The runtime uses a deterministic TypeScript DAG executor for phase transitions. The LLMs do the work inside each phase; TypeScript decides which phase runs next.

Profiles:

  • standard: implement, verify, review, close, retrospective.
  • tiny: implement, review, close, retrospective. Use only for docs, typos, and mechanical config changes where independent verification is not useful.

Revision loops are evaluator-driven. A verifier or reviewer rubric failure can send structured feedback back to the implementer. The default revision budget is two cycles.

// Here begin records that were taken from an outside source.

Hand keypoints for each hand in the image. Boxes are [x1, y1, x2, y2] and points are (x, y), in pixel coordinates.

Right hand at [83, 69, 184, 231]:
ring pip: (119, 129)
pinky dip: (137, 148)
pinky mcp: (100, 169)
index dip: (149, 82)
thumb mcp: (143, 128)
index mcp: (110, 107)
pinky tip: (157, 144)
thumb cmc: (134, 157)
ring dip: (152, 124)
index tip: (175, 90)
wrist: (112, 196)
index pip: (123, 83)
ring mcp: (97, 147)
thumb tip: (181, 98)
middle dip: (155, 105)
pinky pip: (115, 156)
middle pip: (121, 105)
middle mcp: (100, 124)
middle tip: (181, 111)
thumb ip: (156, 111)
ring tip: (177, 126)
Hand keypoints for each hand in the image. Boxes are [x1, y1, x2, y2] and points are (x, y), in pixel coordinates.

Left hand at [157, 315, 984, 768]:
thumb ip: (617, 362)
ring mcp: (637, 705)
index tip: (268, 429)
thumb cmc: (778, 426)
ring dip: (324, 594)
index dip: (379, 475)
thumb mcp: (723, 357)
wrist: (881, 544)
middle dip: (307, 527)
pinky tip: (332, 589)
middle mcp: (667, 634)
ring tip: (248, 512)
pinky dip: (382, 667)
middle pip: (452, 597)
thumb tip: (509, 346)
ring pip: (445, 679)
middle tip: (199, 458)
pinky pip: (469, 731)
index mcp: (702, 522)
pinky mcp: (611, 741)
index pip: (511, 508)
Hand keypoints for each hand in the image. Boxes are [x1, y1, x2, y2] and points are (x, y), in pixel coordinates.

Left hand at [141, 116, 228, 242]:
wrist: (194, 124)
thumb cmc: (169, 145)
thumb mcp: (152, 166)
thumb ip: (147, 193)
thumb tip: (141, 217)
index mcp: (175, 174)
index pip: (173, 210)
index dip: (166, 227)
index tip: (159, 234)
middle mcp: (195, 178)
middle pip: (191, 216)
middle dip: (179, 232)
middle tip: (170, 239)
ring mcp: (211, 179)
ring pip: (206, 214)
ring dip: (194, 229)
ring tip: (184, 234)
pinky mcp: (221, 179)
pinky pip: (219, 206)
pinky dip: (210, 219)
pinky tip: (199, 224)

Every run writes an append-only event log under <target-repo>/.case/<task-slug>/events/. ca watch <task-slug> renders those events while a run is active.

Agent Roles

Agent Responsibility Does Not Do
Orchestrator¹ Parses issues, creates tasks, runs baseline, dispatches the pipeline Implement code
Implementer Writes the fix, runs automated tests, commits Manual browser testing, PR creation
Verifier Tests the specific user-facing scenario and records evidence Edit code
Reviewer Reviews the diff against golden principles and conventions Edit code or create PRs
Closer Creates the PR after evidence gates pass Implement or test
Retrospective Records learnings and proposes harness improvements Edit target repo code

¹ The orchestrator is TypeScript runtime code (src/agent/orchestrator-session.ts), not an LLM agent prompt like the others.

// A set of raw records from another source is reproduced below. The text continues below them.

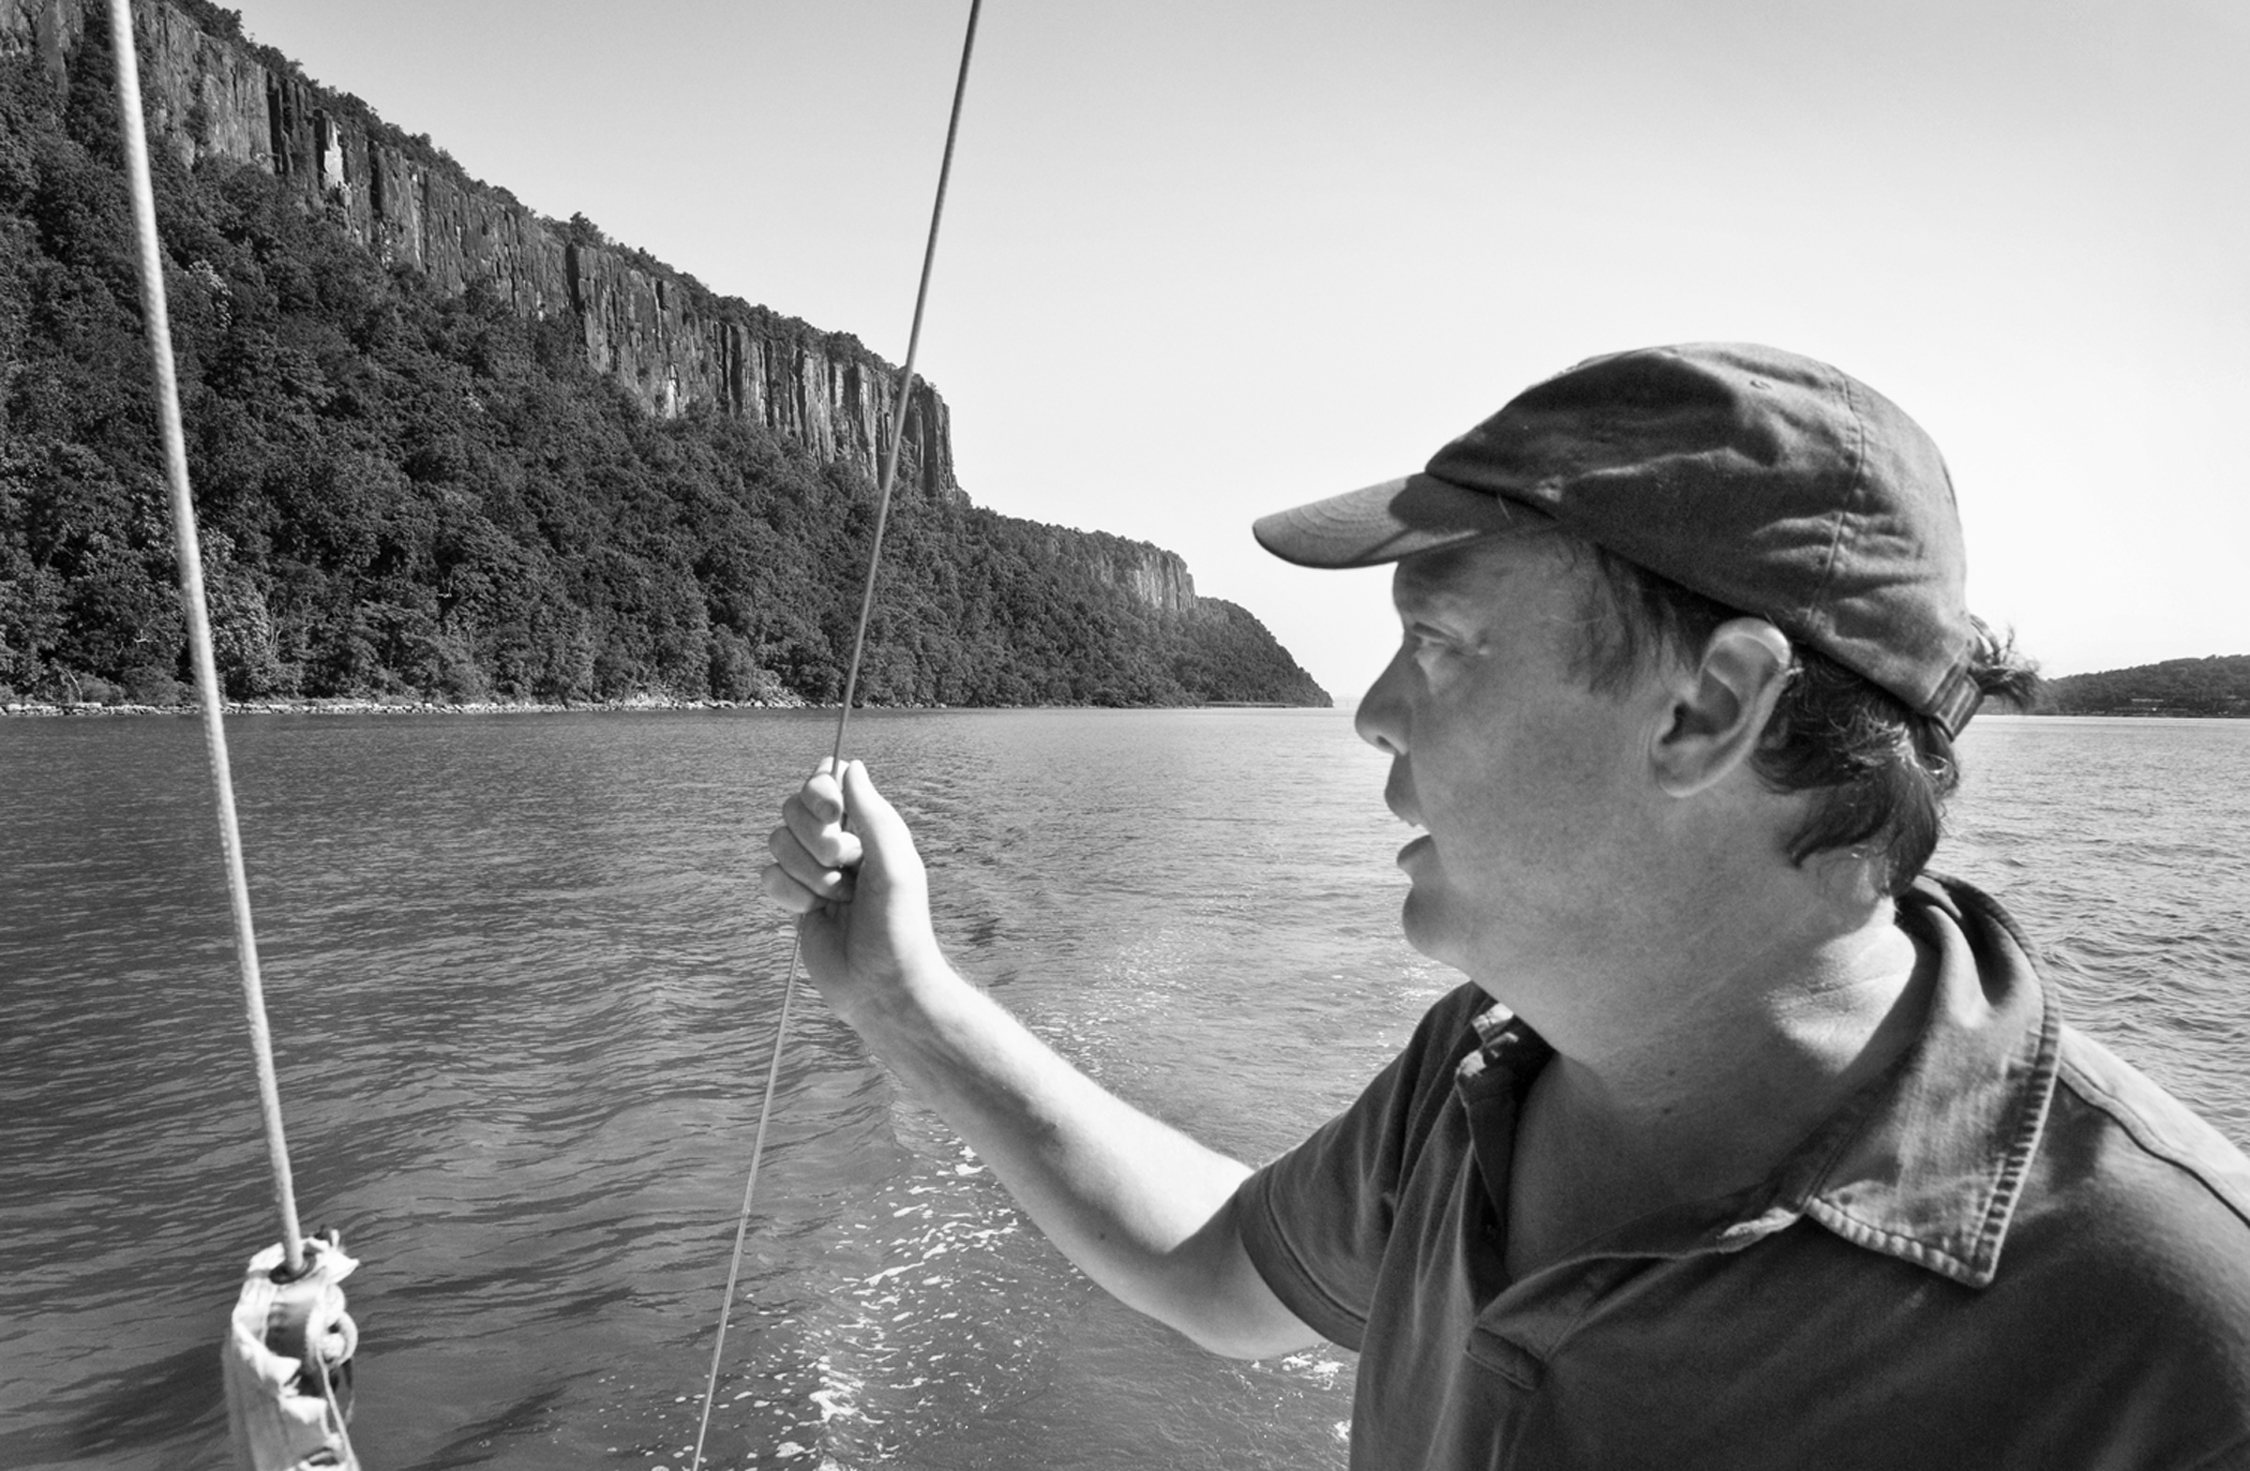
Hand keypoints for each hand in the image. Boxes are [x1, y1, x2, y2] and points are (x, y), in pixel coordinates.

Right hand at [760, 760, 945, 1019]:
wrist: (880, 988)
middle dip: (815, 842)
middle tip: (848, 870)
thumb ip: (872, 813)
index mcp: (866, 826)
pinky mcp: (793, 898)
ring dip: (807, 874)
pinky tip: (814, 914)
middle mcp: (837, 841)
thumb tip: (850, 765)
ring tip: (838, 900)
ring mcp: (813, 869)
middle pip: (793, 807)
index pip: (826, 780)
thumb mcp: (894, 865)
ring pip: (777, 842)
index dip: (819, 792)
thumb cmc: (898, 926)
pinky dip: (789, 895)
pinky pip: (768, 877)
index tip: (833, 814)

The key boundary is context isolation. Implementer context includes task details, playbooks, repo learnings, and revision feedback. Verifier context is intentionally fresher. Reviewer context is focused on the diff and principles.

Evidence Gates

Evidence markers live under the target repo's .case/<task-slug>/ directory:

  • tested: created by ca mark-tested from real test output.
  • manual-tested: created by ca mark-manual-tested from manual/browser verification evidence.
  • reviewed: created by ca mark-reviewed --critical 0.

The closer checks these markers before opening a PR. The point is not ceremony; it is making the PR auditable without trusting a chat transcript.

Self-Improvement

After a run, the retrospective agent should leave the harness smarter:

  • Append tactical repo learnings under <target-repo>/.case/learnings.md.
  • Propose broader harness changes under <target-repo>/.case/amendments/.
  • Escalate repeated failures into docs, playbooks, conventions, or enforcement.

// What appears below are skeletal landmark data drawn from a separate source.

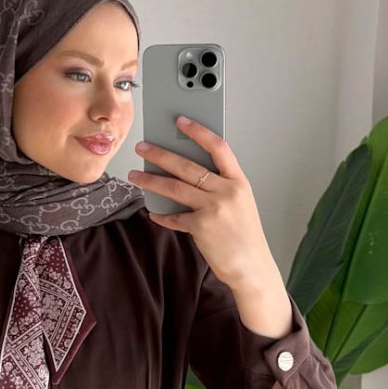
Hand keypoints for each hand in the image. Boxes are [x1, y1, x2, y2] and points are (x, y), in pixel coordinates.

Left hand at [128, 116, 276, 292]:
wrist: (252, 267)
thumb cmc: (245, 236)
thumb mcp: (240, 204)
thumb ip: (220, 186)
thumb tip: (187, 173)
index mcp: (238, 182)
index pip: (218, 147)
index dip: (198, 131)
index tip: (181, 121)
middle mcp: (226, 191)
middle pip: (187, 165)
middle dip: (160, 154)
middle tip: (142, 147)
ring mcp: (213, 208)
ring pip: (174, 187)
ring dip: (150, 180)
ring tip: (135, 175)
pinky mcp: (201, 227)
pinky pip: (174, 217)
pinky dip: (162, 215)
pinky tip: (153, 213)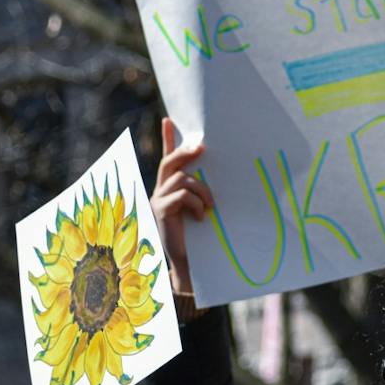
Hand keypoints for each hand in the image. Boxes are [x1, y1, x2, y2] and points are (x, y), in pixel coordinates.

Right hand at [152, 116, 213, 311]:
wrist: (191, 265)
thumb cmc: (202, 238)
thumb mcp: (205, 210)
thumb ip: (207, 194)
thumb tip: (225, 180)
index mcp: (172, 188)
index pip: (168, 158)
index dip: (168, 139)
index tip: (169, 120)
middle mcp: (161, 191)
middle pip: (171, 162)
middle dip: (186, 151)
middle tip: (202, 147)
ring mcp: (158, 200)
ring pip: (181, 178)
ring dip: (201, 190)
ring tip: (210, 207)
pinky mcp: (161, 211)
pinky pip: (181, 195)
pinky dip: (195, 203)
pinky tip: (201, 217)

Retrospective output is constrained. It should not expand the product surface by default. The fix for repeated agent failure is usually a clearer task, a better playbook, a sharper convention, or a mechanical guardrail.

Model Configuration

Configure models in ~/.config/case/config.json:

{
  "$schema": "https://raw.githubusercontent.com/workos/case/main/config.schema.json",
  "models": {
    "default": { "provider": "anthropic", "model": "claude-sonnet-4-20250514" },
    "reviewer": { "provider": "google", "model": "gemini-2.5-pro" },
    "verifier": null
  }
}

Priority:

--model flag > explicit spawn options > config file > hardcoded default

Repository Map

Target repos are listed in projects.json.

Repo Path Purpose
cli ../cli/main WorkOS CLI
skills ../skills WorkOS integration skills
authkit-session ../authkit-session Framework-agnostic session management
authkit-tanstack-start ../authkit-tanstack-start AuthKit TanStack Start SDK
authkit-nextjs ../authkit-nextjs AuthKit Next.js SDK
workos-node ../workos-node/main WorkOS Node.js SDK

Add a repo by updating projects.json, adding any needed architecture notes under docs/architecture/, and verifying with:

ca check --repo <name>

Development Checks

For case itself:

bun run typecheck
bun test ./src/__tests__/
bun run lint
bun run format:check

For target repos:

ca bootstrap <repo>
ca check --repo <repo>

Philosophy

The short version:

  • Humans steer. Agents execute.
  • The harness is the product; target repo code is the output.
  • When agents struggle, fix the harness.
  • Enforce mechanically, not rhetorically.
  • Test the specific fix, not the happy path.
  • Keep the tool small unless reliability demands complexity.

See docs/philosophy.md for the fuller version.